Difference Between Pennsylvania Supplemental Security Income (SSI) and Social Security Disability Insurance (SSDI)?
A frequent question the Pennsylvania Social Security attorneys of Lowenthal & Abrams are asked involves Supplemental Security Income, often called SSI, and Social Security Disability, normally referred to as SSD or SSDI (Social Security Disability Insurance.) Essentially, they come down to how much you have worked in your life.
Did you Work Enough? Look to SSDI
In order to obtain SSDI in Pennsylvania, you need to have worked a certain amount of time and paid money in to the Social Security system.
The Social Security Administration provides a chart detailing how much you need to have worked, which varies based upon your age.

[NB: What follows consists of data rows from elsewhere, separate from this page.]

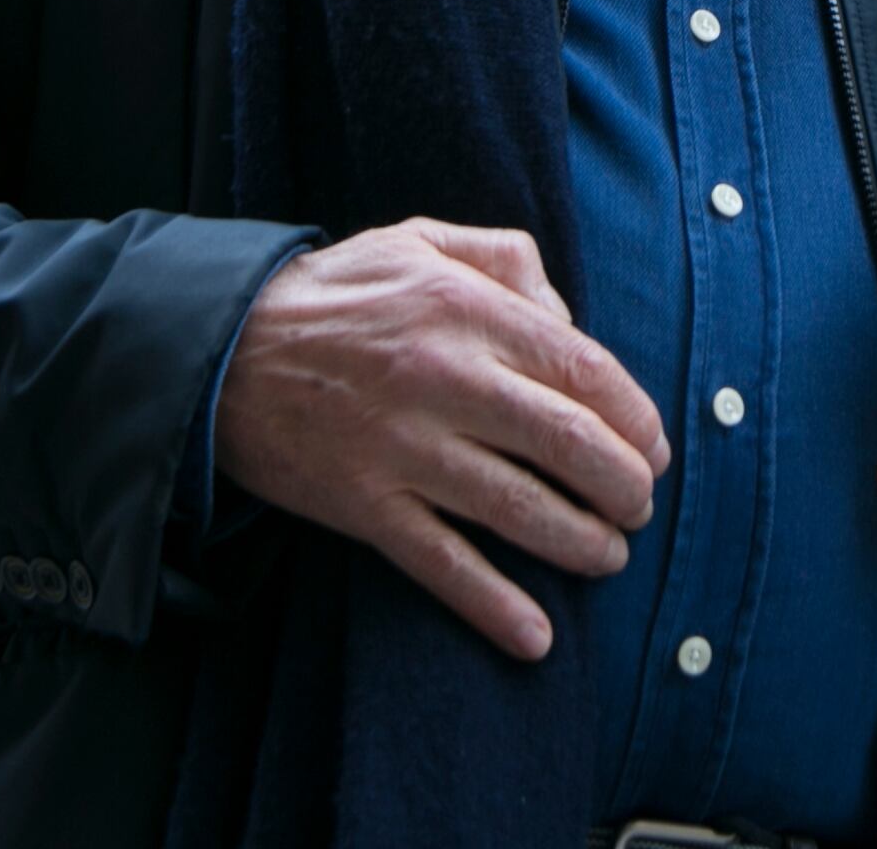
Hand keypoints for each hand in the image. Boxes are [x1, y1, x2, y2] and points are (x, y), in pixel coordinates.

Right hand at [215, 218, 670, 661]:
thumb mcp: (421, 241)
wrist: (221, 352)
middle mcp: (442, 378)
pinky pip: (441, 564)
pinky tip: (535, 635)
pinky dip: (493, 605)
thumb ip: (507, 260)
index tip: (655, 448)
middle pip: (567, 443)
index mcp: (465, 310)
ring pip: (518, 509)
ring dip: (580, 543)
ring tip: (609, 555)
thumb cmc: (338, 295)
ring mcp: (402, 449)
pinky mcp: (363, 506)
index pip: (583, 371)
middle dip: (624, 485)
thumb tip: (569, 320)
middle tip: (641, 506)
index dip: (636, 418)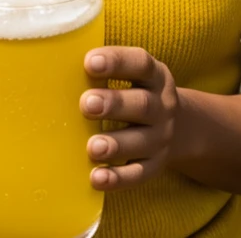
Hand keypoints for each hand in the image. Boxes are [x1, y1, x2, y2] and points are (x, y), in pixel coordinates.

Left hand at [81, 47, 177, 191]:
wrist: (181, 127)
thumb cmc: (137, 91)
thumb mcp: (134, 74)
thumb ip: (106, 69)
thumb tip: (59, 61)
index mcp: (155, 76)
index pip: (140, 64)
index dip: (117, 61)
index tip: (89, 62)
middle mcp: (162, 106)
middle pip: (142, 104)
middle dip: (114, 104)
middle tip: (86, 104)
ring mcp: (161, 137)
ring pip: (142, 141)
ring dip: (116, 144)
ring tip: (92, 147)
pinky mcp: (155, 165)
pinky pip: (139, 173)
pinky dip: (118, 178)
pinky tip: (96, 178)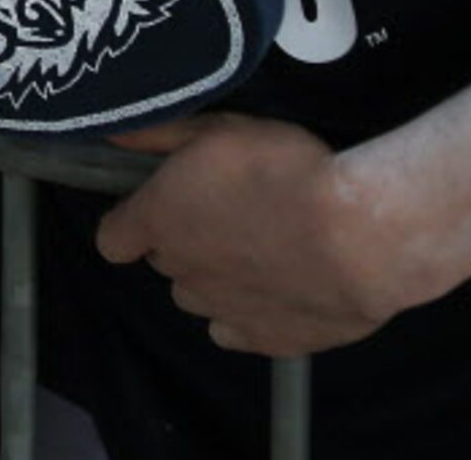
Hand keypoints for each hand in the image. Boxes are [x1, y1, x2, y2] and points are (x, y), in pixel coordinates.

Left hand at [95, 113, 419, 355]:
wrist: (357, 234)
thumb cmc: (284, 170)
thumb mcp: (221, 129)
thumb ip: (160, 135)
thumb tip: (113, 136)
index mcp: (159, 221)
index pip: (113, 239)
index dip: (133, 223)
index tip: (160, 207)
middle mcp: (181, 272)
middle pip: (166, 263)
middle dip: (187, 242)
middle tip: (233, 215)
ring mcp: (223, 312)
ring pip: (201, 298)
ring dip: (218, 280)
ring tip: (264, 252)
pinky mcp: (267, 341)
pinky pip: (239, 332)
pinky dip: (250, 316)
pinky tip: (282, 291)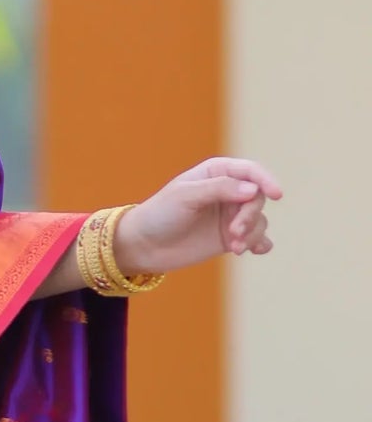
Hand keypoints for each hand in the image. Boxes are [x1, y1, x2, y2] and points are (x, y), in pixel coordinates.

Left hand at [114, 157, 282, 277]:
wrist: (144, 245)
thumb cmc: (160, 214)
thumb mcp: (186, 196)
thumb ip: (219, 189)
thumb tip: (253, 190)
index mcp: (217, 172)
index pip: (250, 171)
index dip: (265, 181)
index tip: (276, 195)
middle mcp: (228, 192)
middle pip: (257, 198)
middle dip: (250, 216)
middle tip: (234, 233)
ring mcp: (230, 215)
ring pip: (258, 220)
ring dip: (252, 233)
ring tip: (235, 247)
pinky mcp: (230, 238)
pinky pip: (256, 238)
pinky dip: (260, 243)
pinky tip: (256, 250)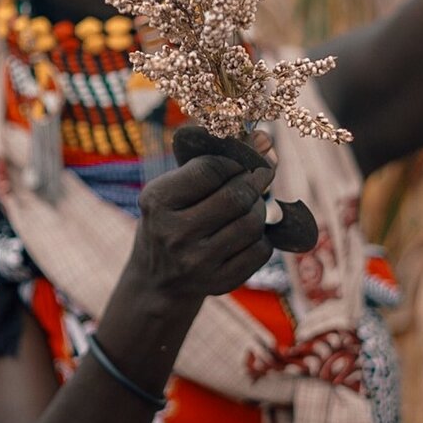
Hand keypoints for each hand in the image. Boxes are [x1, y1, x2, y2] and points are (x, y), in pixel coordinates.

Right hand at [123, 151, 274, 300]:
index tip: (239, 162)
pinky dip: (261, 237)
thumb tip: (264, 139)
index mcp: (157, 201)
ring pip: (251, 224)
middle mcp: (174, 234)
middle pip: (235, 197)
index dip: (233, 161)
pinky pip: (260, 250)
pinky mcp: (218, 283)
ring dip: (259, 209)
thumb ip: (214, 160)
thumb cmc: (172, 219)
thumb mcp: (176, 187)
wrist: (159, 279)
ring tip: (251, 205)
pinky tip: (248, 234)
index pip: (210, 170)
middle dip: (252, 183)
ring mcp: (196, 263)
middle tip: (256, 179)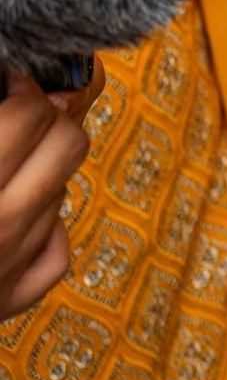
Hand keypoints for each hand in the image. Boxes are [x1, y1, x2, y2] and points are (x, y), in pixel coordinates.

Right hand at [0, 68, 87, 318]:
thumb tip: (8, 86)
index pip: (31, 114)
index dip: (23, 86)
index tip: (9, 78)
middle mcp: (0, 224)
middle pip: (68, 144)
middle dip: (49, 117)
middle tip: (18, 110)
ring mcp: (9, 267)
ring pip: (63, 191)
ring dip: (42, 169)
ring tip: (6, 163)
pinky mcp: (10, 301)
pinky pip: (54, 250)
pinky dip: (43, 228)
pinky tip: (16, 214)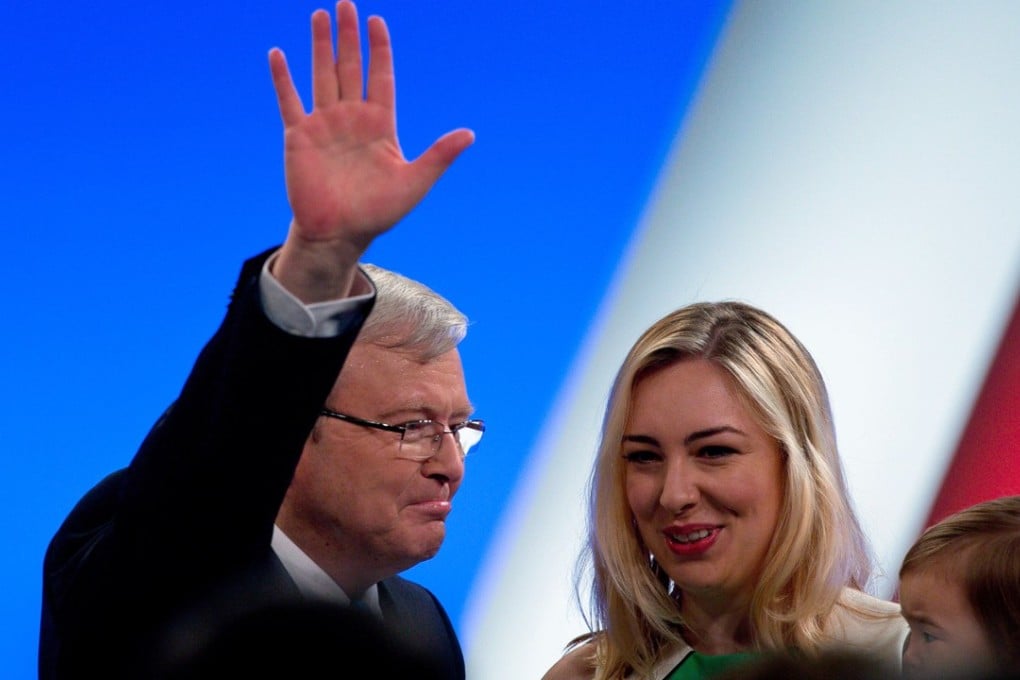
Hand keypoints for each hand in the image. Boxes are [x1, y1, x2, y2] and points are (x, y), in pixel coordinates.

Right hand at [268, 1, 473, 300]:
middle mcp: (352, 118)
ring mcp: (324, 124)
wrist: (340, 233)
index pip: (381, 76)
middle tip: (347, 2)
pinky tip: (278, 54)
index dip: (379, 49)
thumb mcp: (415, 182)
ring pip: (322, 75)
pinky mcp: (299, 136)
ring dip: (320, 45)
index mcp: (380, 124)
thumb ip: (439, 155)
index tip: (377, 21)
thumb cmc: (379, 212)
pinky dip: (283, 79)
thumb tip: (470, 134)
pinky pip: (290, 101)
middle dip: (349, 36)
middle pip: (350, 67)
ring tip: (320, 15)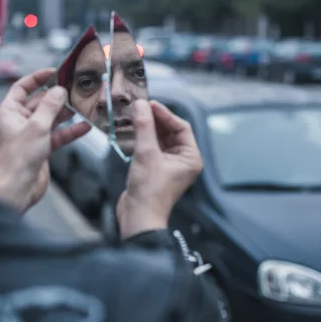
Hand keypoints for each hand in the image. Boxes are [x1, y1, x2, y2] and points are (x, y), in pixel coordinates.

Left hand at [0, 69, 90, 211]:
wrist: (16, 189)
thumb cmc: (17, 158)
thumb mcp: (37, 126)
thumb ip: (50, 106)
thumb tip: (59, 90)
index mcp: (9, 112)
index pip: (22, 87)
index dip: (38, 78)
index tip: (55, 72)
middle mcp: (18, 121)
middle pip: (39, 102)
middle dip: (57, 97)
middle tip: (74, 89)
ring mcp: (30, 135)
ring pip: (51, 118)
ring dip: (66, 113)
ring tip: (82, 106)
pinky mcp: (41, 148)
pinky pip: (58, 135)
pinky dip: (70, 131)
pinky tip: (85, 126)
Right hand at [117, 99, 202, 238]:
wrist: (138, 217)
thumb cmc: (150, 191)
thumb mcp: (146, 154)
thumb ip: (144, 127)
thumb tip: (140, 105)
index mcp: (190, 157)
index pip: (181, 127)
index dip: (165, 114)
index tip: (149, 104)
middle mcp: (182, 161)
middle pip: (169, 132)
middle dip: (154, 120)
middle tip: (138, 108)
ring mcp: (168, 166)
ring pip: (158, 139)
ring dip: (146, 129)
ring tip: (133, 117)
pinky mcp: (153, 170)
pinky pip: (149, 148)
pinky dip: (141, 139)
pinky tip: (130, 132)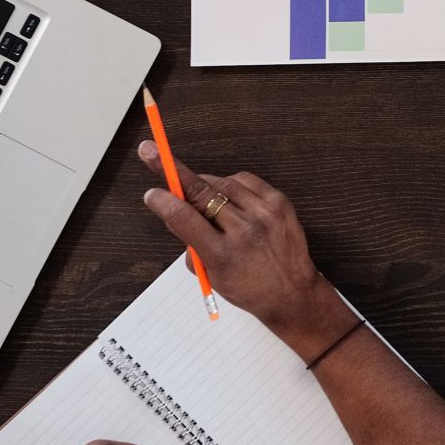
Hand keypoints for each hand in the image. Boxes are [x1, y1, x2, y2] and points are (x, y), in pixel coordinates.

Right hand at [137, 144, 357, 359]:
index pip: (184, 219)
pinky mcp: (279, 203)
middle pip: (200, 192)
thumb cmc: (249, 288)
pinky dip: (230, 184)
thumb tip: (175, 211)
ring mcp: (264, 214)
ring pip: (221, 183)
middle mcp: (244, 231)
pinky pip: (245, 180)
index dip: (163, 202)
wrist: (293, 293)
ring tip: (201, 196)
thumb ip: (192, 246)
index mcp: (222, 255)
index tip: (151, 193)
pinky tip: (228, 195)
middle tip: (151, 150)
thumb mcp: (212, 276)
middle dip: (172, 170)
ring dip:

The system is based on credits. Credits are “based on your total wages and self-employment during any given year.” You can earn a maximum of four credits per year. The amount of earnings required for a credit varies from year-to-year.
Generally you need 40 credits, 20 of which were earned in the past 10 years. If you are too young to have worked this much, that doesn’t mean you are ineligible for SSDI. The requirements actually vary by age. As a result, if you are under 42, you need only to have earned 20 credits.
Not Enough Credits? Look to SSI
If you didn’t work enough to obtain the appropriate amount of credits, you will need to find out if you meet the Pennsylvania financial requirements to be eligible for SSI. The purpose of SSI is to help people who have “limited income and financial resources.” Those requirements are quite strict. Currently, you must have financial resources under $2,000 ($3,000 for a couple.) Second, you must meet specific income requirements. The requirements vary by year and by state, so social security income requirements in Pennsylvania are different from income requirements in California.